Return each line of the records that contains the string "offsetDistance", copied unchanged.

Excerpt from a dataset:
↓↓↓
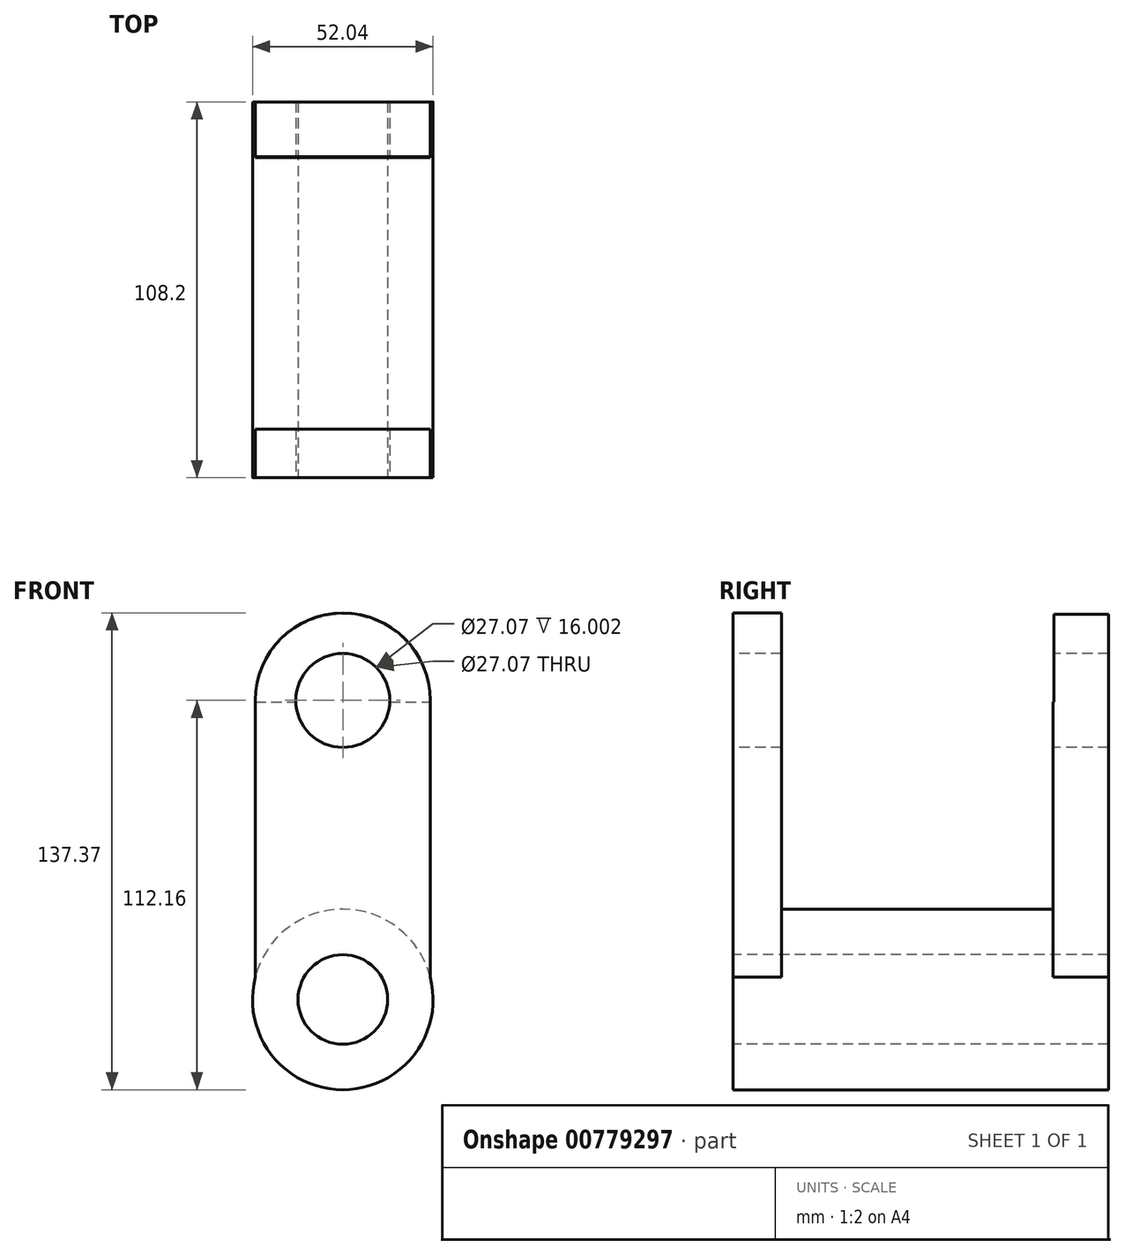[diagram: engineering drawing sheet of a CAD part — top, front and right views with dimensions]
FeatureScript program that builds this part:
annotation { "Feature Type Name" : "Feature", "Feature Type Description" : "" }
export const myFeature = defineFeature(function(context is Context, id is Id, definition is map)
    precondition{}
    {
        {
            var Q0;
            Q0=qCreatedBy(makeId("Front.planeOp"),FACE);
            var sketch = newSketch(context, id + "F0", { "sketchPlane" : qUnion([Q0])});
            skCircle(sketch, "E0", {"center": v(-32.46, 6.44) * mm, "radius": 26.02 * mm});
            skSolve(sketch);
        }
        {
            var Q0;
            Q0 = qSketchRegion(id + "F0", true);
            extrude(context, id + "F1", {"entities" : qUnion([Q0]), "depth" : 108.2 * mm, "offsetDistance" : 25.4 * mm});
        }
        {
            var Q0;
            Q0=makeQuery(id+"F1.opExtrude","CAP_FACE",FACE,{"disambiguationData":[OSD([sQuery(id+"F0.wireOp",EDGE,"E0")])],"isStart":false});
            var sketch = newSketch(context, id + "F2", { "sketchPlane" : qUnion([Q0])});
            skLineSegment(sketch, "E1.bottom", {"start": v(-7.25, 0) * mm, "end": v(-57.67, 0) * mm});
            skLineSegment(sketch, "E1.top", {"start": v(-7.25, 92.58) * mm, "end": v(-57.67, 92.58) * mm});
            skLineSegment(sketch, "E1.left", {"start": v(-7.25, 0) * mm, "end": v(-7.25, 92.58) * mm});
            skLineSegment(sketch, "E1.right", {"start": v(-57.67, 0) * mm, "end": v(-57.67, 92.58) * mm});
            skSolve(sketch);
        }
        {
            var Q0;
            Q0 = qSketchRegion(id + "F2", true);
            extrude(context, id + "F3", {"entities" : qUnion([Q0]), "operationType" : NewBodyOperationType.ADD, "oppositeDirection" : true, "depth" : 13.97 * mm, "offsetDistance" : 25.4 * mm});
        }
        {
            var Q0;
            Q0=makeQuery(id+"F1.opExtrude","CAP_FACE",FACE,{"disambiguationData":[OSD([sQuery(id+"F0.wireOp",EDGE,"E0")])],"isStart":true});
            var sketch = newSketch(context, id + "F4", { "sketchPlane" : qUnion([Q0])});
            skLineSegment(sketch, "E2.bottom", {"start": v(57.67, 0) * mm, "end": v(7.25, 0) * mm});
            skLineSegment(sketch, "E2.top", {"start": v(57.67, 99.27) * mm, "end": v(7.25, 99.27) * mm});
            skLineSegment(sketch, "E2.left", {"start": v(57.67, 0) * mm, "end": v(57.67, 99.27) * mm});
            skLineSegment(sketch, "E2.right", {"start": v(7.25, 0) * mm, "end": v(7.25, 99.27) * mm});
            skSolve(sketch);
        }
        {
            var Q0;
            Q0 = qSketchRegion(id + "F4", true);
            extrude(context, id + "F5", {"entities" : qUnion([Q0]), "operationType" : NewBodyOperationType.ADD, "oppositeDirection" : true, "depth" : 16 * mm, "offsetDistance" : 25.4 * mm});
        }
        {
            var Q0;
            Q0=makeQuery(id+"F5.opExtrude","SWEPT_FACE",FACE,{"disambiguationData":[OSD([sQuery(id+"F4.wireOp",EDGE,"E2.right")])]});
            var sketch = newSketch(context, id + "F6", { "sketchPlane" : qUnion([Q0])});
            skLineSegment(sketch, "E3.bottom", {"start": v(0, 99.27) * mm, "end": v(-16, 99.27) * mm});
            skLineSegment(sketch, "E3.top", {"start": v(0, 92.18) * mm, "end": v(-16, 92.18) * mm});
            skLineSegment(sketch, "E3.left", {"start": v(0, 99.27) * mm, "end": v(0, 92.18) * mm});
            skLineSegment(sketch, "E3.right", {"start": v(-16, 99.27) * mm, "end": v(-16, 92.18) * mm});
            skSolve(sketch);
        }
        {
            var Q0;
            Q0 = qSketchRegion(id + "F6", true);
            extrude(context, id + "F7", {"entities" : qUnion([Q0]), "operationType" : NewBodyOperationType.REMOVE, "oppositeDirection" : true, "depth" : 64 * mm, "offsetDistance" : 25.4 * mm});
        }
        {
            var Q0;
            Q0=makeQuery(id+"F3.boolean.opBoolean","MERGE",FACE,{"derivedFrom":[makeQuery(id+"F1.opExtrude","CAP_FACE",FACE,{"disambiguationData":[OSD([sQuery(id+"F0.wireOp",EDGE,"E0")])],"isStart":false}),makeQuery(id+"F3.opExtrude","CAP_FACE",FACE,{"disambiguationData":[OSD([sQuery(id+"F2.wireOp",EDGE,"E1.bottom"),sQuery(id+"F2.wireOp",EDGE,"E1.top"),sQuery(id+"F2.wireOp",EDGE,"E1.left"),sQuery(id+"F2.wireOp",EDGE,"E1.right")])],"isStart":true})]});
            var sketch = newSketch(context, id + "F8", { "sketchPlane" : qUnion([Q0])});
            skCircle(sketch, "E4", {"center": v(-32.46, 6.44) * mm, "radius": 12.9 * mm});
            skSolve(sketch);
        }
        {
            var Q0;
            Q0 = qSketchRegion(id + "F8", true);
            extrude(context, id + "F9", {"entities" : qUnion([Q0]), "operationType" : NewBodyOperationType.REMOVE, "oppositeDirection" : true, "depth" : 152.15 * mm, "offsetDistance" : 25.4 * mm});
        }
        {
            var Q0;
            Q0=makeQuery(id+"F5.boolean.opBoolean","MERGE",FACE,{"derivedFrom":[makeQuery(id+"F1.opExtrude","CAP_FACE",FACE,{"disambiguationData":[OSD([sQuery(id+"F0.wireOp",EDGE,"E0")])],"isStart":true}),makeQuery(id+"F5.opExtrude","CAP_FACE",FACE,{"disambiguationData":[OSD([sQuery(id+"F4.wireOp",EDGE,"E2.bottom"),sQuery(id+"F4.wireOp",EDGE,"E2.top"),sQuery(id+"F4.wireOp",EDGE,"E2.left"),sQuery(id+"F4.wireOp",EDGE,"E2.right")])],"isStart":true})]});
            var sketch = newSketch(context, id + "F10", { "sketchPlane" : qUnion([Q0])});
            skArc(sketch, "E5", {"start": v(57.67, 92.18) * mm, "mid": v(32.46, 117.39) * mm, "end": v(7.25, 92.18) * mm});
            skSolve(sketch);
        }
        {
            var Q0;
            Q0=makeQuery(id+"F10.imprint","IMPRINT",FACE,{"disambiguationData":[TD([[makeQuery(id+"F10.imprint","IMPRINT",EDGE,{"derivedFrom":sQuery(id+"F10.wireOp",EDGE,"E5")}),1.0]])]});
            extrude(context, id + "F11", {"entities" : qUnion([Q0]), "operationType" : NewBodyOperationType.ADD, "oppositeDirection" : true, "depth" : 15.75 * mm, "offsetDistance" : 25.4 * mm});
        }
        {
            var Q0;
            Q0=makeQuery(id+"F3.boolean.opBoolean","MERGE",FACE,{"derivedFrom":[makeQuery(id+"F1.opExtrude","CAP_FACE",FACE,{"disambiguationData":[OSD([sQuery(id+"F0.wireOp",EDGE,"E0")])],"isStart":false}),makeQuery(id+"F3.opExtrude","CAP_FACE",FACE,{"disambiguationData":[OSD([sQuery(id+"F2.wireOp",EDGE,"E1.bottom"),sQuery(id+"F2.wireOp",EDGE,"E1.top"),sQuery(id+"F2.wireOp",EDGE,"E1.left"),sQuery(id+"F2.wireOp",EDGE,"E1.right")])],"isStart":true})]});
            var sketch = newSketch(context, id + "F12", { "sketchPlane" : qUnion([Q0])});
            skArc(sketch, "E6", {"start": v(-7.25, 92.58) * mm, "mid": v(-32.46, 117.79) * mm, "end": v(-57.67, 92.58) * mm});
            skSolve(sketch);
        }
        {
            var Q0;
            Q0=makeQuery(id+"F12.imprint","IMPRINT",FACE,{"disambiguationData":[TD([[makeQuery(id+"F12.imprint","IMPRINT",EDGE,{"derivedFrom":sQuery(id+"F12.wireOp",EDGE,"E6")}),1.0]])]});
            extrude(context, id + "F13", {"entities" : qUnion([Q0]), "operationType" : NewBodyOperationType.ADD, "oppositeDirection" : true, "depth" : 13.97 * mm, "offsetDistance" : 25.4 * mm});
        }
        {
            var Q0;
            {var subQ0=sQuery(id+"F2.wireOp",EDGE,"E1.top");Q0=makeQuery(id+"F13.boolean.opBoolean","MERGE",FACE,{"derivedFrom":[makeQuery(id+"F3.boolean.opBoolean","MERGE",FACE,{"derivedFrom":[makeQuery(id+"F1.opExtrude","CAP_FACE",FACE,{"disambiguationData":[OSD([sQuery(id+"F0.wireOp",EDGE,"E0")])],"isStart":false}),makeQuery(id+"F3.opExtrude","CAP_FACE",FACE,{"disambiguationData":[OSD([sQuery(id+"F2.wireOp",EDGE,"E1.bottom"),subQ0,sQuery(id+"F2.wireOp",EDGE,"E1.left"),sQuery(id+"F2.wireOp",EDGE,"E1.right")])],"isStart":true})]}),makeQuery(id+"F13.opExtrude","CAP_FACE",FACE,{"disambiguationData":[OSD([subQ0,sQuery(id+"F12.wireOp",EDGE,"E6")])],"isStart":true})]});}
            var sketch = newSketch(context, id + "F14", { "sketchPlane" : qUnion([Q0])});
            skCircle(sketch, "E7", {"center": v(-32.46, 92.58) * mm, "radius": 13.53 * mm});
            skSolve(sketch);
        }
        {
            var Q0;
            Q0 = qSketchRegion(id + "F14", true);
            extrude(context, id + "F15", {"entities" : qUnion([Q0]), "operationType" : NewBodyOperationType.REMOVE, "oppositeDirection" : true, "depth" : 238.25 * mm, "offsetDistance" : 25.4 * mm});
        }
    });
↑↑↑
Solution below:
            extrude(context, id + "F1", {"entities" : qUnion([Q0]), "depth" : 108.2 * mm, "offsetDistance" : 25.4 * mm});
            extrude(context, id + "F3", {"entities" : qUnion([Q0]), "operationType" : NewBodyOperationType.ADD, "oppositeDirection" : true, "depth" : 13.97 * mm, "offsetDistance" : 25.4 * mm});
            extrude(context, id + "F5", {"entities" : qUnion([Q0]), "operationType" : NewBodyOperationType.ADD, "oppositeDirection" : true, "depth" : 16 * mm, "offsetDistance" : 25.4 * mm});
            extrude(context, id + "F7", {"entities" : qUnion([Q0]), "operationType" : NewBodyOperationType.REMOVE, "oppositeDirection" : true, "depth" : 64 * mm, "offsetDistance" : 25.4 * mm});
            extrude(context, id + "F9", {"entities" : qUnion([Q0]), "operationType" : NewBodyOperationType.REMOVE, "oppositeDirection" : true, "depth" : 152.15 * mm, "offsetDistance" : 25.4 * mm});
            extrude(context, id + "F11", {"entities" : qUnion([Q0]), "operationType" : NewBodyOperationType.ADD, "oppositeDirection" : true, "depth" : 15.75 * mm, "offsetDistance" : 25.4 * mm});
            extrude(context, id + "F13", {"entities" : qUnion([Q0]), "operationType" : NewBodyOperationType.ADD, "oppositeDirection" : true, "depth" : 13.97 * mm, "offsetDistance" : 25.4 * mm});
            extrude(context, id + "F15", {"entities" : qUnion([Q0]), "operationType" : NewBodyOperationType.REMOVE, "oppositeDirection" : true, "depth" : 238.25 * mm, "offsetDistance" : 25.4 * mm});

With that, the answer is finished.